Sarà che tante volte i ristoratori quelle recensioni smielate le comprano, un po’ come fanno con le belle paroline scritte su TripAdvisor, solo più autorevoli e griffate, ma io di ristoranti cattivi, da loro, non ne ho mai sentito parlare: nessuno che abbia mangiato terribilmente e sia pronto ad esporsi per mettere in guardia il prossimo sfortunato avventore del locale, nessun buon gastro-samaritano pronto a stroncare cucina e servizio di ristoranti i cui piatti farebbero gola solo dopo avervi applicato tutti i filtri disponibili su Instagram. 

Il  critico gastronomico, in un mondo ideale, forte del suo sapere e del suo sentire, dovrebbe farsi beffe di querele e ristoratori improvvisati ma, in tempi di crisi, i gourmet si sono reinventati promoter e, in cambio di un tozzo di pane, una cena offerta o qualche centone, dispensano parole di marzapane descrivendo il ristoratore mecenate, redigendo poemi inneggianti a piatti sublimi, riconoscenti per servizi di sala eccellenti, invitando igastronomadi a fermarsi a ristorarsi in queste oasi del “buongusto”, albergate in location che nelle loro odi diventano luoghi ameni dove rinfrancare palati e spiriti.

Ma in questo quadro fatto solo di locali eccellenti, dove la critica, quella vera, molto spesso tace, qualcuno doveva pur supplire all’ingrato ruolo di paladino della gastronomia ed ecco ergersi a difensori del buon cibo al giusto prezzo un esercito di prodi gourmet dai gusti disparati e dal volto coperto (dallo schermo) che urlano a gran voce per la rete opinioni non richieste e sgrammaticate, lanciando spesso strali su conti troppo salati e porzioni poco generose.

Tra opinioni farcite di cattiveria, di chi cercando slealmente di vincere la concorrenza, compila recensioni un po’ troppo fantasiose e quelle di chi regala le cinque stelline in cambio di mezza pinta di birra, fidarsi dell’avviso di questi foodies zelanti diventa come affidarsi a Nostradamus per le previsioni del meteo della prossima stagione.
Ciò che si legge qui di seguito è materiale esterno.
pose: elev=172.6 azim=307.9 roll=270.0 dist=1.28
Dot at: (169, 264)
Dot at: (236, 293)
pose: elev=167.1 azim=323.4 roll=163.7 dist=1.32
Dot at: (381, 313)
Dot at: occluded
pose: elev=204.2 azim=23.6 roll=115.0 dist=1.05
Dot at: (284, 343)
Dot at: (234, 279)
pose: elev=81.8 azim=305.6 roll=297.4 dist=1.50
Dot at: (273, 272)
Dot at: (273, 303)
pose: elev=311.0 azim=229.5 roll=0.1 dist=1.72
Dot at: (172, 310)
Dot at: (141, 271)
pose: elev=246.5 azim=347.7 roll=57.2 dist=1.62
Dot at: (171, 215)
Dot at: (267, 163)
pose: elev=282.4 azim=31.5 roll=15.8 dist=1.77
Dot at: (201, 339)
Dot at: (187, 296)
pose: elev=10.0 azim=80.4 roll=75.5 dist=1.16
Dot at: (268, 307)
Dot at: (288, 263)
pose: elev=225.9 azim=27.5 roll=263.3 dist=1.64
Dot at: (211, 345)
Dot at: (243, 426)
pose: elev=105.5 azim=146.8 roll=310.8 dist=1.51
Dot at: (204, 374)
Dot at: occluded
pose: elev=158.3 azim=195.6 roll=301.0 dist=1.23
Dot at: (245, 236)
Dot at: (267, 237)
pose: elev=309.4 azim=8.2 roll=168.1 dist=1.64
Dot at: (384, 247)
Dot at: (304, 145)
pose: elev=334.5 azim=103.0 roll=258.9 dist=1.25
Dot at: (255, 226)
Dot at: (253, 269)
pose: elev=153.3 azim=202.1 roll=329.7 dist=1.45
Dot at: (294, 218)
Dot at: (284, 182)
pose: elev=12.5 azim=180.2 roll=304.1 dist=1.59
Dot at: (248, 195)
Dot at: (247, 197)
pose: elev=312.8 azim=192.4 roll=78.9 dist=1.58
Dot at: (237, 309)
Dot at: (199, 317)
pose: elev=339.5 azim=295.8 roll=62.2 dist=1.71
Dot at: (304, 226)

Può darsi che la vena polemica dei gourmet sia universalmente esaurita o che dilaghi la paura di essere etichettati come haters, fatto sta che sul web la stroncatura scompare, ma fortunatamente non tutta. È tornata in voga, grazie all’Expo 2015, ed è sempre più condita, quella che noi eaters maggiormente amiamo: la “struncatura” calabrese. 

Per farla occorre poco: mettiamo su una spianatoia mezzo chilo di farina di semola (anche se in passato venivano usati crusca e scarti della macinazione del grano), disposta a fontana, vi facciamo un incavo in cui versiamo un bicchiere d’acqua e un uovo, lavoriamo fino ad ottenere un impasto compatto e poi, con il prezioso olio di gomito, lo stendiamo e lo tagliamo a strisce più sottili delle classiche linguine. 

Cuociamo la nostra stroncatura in abbondante acqua salata e quindi la serviamo nella sua versione più classica: “ammuddicata”.

Tostiamo la muddica (il pangrattato) e la mettiamo da parte. Versiamo nella padella dell’olio, vi facciamo soffriggere l’aglio e aggiungiamo le acciughe, quando queste si saranno sciolte, uniamo l’immancabile peperoncino tagliato a pezzi e delle olive grossolanamente tritate. Aggiungiamo la nostra stroncatura cotta al dente e cospargiamo di pangrattato e prezzemolo. 

Voilà, un gioco da ragazzi: è semplice, costa poco ed è più facile farla che criticarla, la stroncatura è un piatto testimone della storia di una terra ricca di sapore e non sempre di risorse.